In this provocative new book, Mark Christian Thompson addresses the startling fact that many African American intellectuals in the 1930s sympathized with fascism, seeing in its ideology a means of envisioning new modes of African American political resistance. Thompson surveys the work and thought of several authors and asserts that their sometimes positive reaction to generic European fascism, and its transformation into black fascism, is crucial to any understanding of Depression-era African American literary culture.

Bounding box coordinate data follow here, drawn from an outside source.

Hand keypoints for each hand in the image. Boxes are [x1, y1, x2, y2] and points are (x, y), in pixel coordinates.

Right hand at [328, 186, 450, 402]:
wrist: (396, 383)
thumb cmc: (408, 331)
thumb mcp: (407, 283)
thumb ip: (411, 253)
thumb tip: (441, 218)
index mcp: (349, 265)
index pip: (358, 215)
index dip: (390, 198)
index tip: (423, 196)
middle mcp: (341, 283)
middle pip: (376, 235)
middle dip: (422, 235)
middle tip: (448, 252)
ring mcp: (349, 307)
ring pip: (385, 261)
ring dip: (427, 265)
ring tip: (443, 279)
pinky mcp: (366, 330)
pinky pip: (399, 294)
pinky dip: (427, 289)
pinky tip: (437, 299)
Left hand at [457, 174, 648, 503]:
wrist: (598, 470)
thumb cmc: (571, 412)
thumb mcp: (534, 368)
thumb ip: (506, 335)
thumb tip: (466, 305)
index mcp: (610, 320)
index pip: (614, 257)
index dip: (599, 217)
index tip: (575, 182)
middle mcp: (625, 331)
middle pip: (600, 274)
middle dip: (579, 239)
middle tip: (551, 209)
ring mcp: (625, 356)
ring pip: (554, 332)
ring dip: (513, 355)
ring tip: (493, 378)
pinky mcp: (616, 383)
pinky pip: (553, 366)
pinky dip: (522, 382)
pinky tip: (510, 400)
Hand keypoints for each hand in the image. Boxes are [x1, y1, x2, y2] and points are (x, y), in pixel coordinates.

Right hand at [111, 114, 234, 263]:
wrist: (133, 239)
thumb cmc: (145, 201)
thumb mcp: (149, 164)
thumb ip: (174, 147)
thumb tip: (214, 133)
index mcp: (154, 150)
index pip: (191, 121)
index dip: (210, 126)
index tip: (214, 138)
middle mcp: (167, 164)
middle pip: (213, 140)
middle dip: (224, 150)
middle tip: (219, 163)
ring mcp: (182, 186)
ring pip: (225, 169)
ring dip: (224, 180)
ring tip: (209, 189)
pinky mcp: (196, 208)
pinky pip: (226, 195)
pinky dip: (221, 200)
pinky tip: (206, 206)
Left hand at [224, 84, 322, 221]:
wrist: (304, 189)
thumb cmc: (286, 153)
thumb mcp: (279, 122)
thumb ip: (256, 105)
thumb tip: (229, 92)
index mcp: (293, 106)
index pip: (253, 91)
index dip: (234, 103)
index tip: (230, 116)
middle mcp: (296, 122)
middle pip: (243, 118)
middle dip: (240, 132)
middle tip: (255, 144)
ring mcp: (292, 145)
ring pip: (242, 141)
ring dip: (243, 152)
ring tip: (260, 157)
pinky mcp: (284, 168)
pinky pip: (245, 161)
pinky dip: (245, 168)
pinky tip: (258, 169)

The book considers the high regard that "Back to Africa" advocate Marcus Garvey expressed for fascist dictators and explores the common ground he shared with George Schuyler and Claude McKay, writers with whom Garvey is generally thought to be at odds. Thompson reveals how fascism informed a rejection of Marxism by McKay--as well as by Arna Bontemps, whose Drums at Dusk depicts communism as antithetical to any black revolution. A similarly authoritarian stance is examined in the work of Zora Neale Hurston, where the striving for a fascist sovereignty presents itself as highly critical of Nazism while nonetheless sharing many of its tenets. The book concludes with an investigation of Richard Wright’s The Outsider and its murderous protagonist, Cross Damon, who articulates fascist drives already present, if latent, in Native Son’s Bigger Thomas. Unencumbered by the historical or biblical references of the earlier work, Damon personifies the essence of black fascism.

Taking on a subject generally ignored or denied in African American cultural and literary studies, Black Fascisms seeks not only to question the prominence of the Left in the political thought of a generation of writers but to change how we view African American literature in general. Encompassing political theory, cultural studies, critical theory, and historicism, the book will challenge readers in numerous fields, providing a new model for thinking about the political and transnational in African American culture and shedding new light on our understanding of fascism between the wars.